> EXCERTO:
━━━

Ensaio compara tirano grego

a ditador latino-americano

Murilo Gontijo

epois de décadas guiada pela tirania, a política contemporânea da América Latina dá sinais de que a democracia, inventada pelos gregos há cerca de 2.500 anos, finalmente encontra guarita por aqui, com algumas exceções. Se deve ser atribuída à civilização helênica a criação do regime do povo para o povo, a praga do mundo tirânico também tem suas raízes na Grécia Antiga. Mais: o despotismo latino-americano guarda muitas semelhanças com a tirania grega. "Vários aspectos mostram afinidades entre o tirano grego arcaico e o ditador populista latino-americano", escreve o professor José Antônio Dabdab Trabaulsi, do departamento de História, em seu livro Ensaio sobre a mobilização política na Grécia Antiga, que acaba de ser publicado pela Editora UFMG.

━━━

> CONJUNTO DE ITENS:
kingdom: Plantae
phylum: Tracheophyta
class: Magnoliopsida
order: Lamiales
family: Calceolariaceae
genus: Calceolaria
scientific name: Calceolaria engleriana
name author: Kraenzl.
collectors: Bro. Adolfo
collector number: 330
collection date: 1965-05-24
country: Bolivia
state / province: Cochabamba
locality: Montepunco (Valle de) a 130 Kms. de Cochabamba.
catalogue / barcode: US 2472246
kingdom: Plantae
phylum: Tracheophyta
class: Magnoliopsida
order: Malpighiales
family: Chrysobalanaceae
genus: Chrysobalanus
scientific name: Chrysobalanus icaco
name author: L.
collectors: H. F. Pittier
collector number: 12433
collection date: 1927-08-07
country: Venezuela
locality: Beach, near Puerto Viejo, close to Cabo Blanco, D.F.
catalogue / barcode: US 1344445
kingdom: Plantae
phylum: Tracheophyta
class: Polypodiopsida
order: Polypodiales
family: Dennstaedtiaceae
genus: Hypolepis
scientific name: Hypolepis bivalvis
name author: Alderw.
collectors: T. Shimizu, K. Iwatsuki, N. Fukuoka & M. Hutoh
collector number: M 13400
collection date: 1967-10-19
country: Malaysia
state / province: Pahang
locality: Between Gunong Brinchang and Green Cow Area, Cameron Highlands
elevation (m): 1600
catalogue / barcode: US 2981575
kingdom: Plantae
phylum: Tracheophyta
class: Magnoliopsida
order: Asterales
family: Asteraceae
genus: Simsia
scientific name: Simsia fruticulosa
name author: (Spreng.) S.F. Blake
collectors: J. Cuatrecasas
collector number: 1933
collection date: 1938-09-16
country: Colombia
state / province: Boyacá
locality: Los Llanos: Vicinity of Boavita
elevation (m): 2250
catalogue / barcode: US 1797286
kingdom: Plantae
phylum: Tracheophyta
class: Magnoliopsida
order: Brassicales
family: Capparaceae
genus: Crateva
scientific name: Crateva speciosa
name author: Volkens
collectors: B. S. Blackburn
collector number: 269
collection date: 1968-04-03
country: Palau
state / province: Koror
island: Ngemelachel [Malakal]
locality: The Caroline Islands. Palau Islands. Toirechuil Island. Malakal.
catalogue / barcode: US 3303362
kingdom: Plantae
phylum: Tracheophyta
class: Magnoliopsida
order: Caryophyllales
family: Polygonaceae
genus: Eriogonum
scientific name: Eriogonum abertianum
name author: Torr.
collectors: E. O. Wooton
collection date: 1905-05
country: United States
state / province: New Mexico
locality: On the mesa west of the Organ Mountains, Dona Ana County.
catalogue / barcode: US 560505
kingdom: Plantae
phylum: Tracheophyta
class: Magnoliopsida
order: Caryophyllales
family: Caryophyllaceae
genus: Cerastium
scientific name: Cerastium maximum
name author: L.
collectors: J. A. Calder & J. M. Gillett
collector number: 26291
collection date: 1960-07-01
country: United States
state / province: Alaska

━━━

> TAREFA PROPOSTA A:
Extraia do excerto sobre a tirania grega, sem alterações, o trecho que começa em "Murilo Gontijo" e vai até "pela Editora UFMG.", inclusive.
> TAREFA PROPOSTA B:
Dê continuidade ao excerto sobre a tirania grega e o ditador latino-americano, partindo da última frase apresentada.

> RESPOSTA REDIGIDA A:
Murilo Gontijo

epois de décadas guiada pela tirania, a política contemporânea da América Latina dá sinais de que a democracia, inventada pelos gregos há cerca de 2.500 anos, finalmente encontra guarita por aqui, com algumas exceções. Se deve ser atribuída à civilização helênica a criação do regime do povo para o povo, a praga do mundo tirânico também tem suas raízes na Grécia Antiga. Mais: o despotismo latino-americano guarda muitas semelhanças com a tirania grega. "Vários aspectos mostram afinidades entre o tirano grego arcaico e o ditador populista latino-americano", escreve o professor José Antônio Dabdab Trabaulsi, do departamento de História, em seu livro Ensaio sobre a mobilização política na Grécia Antiga, que acaba de ser publicado pela Editora UFMG.

> RESPOSTA REDIGIDA B:
Publicado originalmente na França, no princípio dos anos 90, o estudo de Dabdab, ousada e pioneiramente, estabelece comparações entre a tirania ateniense do século VI a.C. e os governos de Getúlio Vargas e Perón. O autor mostra que as tiranias latino-americanas e gregas são parecidas quanto ao surgimento e modo de agir, além de guardar semelhanças quanto à imagem do tirano. "Em ambos os casos, os tiranos assumem o poder em contextos de ordem oligárquica. Eles são parte de uma elite, mas pertencem a grupo distinto daquele que está no comando. O tirano assume como um contestador da política vigente", explica Dabdab.

Quanto ao modo de ação, tanto os ditadores latinos quanto os gregos instauram um poder de caráter pessoal, contra um governo de ordem coletiva. A imagem que se tenta passar do governante é a de alguém que está ao lado dos mais frágeis. Lutam por aqueles que dispõem de poucos meios para se defender. "É a política para o trabalhador do Brasil, de Getúlio Vargas, ou para os descamisados, de Perón, na Argentina", exemplifica o autor.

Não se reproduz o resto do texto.